En el año 1.895 el gobierno colonialista inglés presentó un proyecto para construír una línea de ferrocarril entre Kisumu y Mombasa, en Kenia. La peculiaridad de esta línea era que tenía que cruzar el valle del Rift, zona que a la sazón estaba dominada por la tribu Masái. Los masái son conocidos por ser en principio gentes dedicadas al pastoreo y de carácter un tanto nómada, aunque en caso de sentirse amenazados constituían en su época una feroz tribu guerrera, temida hasta por las caravanas que en lugar de cruzar las llanuras del Rift preferían dar un rodeo y hacer un camino más largo.

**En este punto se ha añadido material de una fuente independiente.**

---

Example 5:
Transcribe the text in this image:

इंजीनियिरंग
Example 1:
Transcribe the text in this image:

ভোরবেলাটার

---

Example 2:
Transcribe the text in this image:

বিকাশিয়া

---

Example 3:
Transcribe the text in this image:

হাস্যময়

Ante el atónito seguimiento de numerosos periódicos (no en vano esa línea férrea fue denominada “Lunatic Express” por la prensa de la época), las obras finalmente empezaron en el año 1.896 y se prolongarían hasta bien entrado el año 1.901. A lo largo de los 930 kilómetros del recorrido, los culis (obreros indios) padecieron numerosas calamidades: quemaduras por las traviesas de hierro al cruzar el desierto de Taru, deshidratación, moscas tse-tse, guepardos, víboras, cobras, inundaciones, mosquitos…
Ah, leones también.
En Marzo de 1.898 las obras llegaron a los márgenes del río Tsavo, lugar que cuenta con una población de leones que, al igual que otros en algunas poblaciones de Senegal, tienen una peculiaridad: tanto machos como hembras carecen de melena. Esto se cree que obedece a la propia vegetación de la zona (bastante tupida) que hace que algo como una gran melena resulte incómodo y bastante molesto para acechar presas.

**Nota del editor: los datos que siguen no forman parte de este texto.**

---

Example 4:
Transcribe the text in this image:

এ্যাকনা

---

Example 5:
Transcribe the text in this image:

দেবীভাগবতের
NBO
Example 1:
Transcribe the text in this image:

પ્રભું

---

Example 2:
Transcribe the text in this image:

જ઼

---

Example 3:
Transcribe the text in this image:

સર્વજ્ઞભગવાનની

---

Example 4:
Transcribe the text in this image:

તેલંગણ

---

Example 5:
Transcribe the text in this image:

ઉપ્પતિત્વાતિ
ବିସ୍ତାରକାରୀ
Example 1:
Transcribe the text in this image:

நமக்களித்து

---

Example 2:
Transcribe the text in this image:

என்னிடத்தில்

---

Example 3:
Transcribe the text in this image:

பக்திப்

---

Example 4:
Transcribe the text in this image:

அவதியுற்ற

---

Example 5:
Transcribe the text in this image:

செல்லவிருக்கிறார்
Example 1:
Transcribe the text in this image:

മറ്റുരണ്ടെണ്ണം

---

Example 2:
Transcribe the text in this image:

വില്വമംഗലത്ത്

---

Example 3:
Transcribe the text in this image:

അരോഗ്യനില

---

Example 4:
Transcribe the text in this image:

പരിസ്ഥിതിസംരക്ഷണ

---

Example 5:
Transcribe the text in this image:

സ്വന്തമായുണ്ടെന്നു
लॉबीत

Peculiaridades al margen, lo cierto es que concretamente dos de estos leones se especializaron en la captura de hombres. De vez en cuando por las noches acudían al campamento y sacaban a los hombres de sus tiendas para devorarlos.
En un intento de protección, los obreros se decidieron a imitar a los poblados que habían visto y construyeron unas bomas para vallar el perímetro del campamento. Estas bomas consisten una empalizadas forradas con ramas de espino que por lo general son muy útiles para disuadir a depredadores de penetrar en el recinto. Por lo general. En este caso, desgraciadamente, no sirvieron. Bien por una especial habilidad para trepar -los leones no suelen ser grandes trepadores- o bien por falta de pericia por parte de los trabajadores indios que no estaban acostumbrados a erigir a este tipo de estructuras, lo cierto es que los leones lograron burlar esta defensa una y otra vez y continuaban cobrándose víctimas.
El encargado de la construcción, el teniente coronel John Henry Patterson, comenzó también a instalar trampas como lazos en las inmediaciones del campamento pero al igual que pasó con la boma, también fallaron en su cometido; o no estaban en un buen lugar o estaban mal hechas, pero lo cierto es que los leones no caían. Llegado ya el mes de Noviembre de 1.898, tras 8 meses de ataques, Patterson decidió acabar con el problema de la única manera que se le antojaba efectiva: a disparos.

John H. Patterson junto a uno de los leones

John H. Patterson pasó de refugiarse en su tienda a hacer turnos de vigilancia subido en los árboles cercanos durante la noche. Al final su perseverancia obtuvo sus frutos.
El 9 de Diciembre logró abatir al primero de los leones, a quien bautizaría como “Ghost” –fantasma-; tras herirlo en el tren trasero y perseguirlo durante varias horas entre la maleza, logró finalmente descerrajarle el tiro final.
Sin embargo aún quedaba su compañero, quien no sólo no se había alejado si no que continuaba alimentándose a base de trabajadores del ferrocarril. Finalmente, el 29 de Diciembre Patterson logró abatir al segundo león, apodado por él mismo como “Darkness” –oscuridad– y poner fin de esa manera a los ataques a los trabajadores.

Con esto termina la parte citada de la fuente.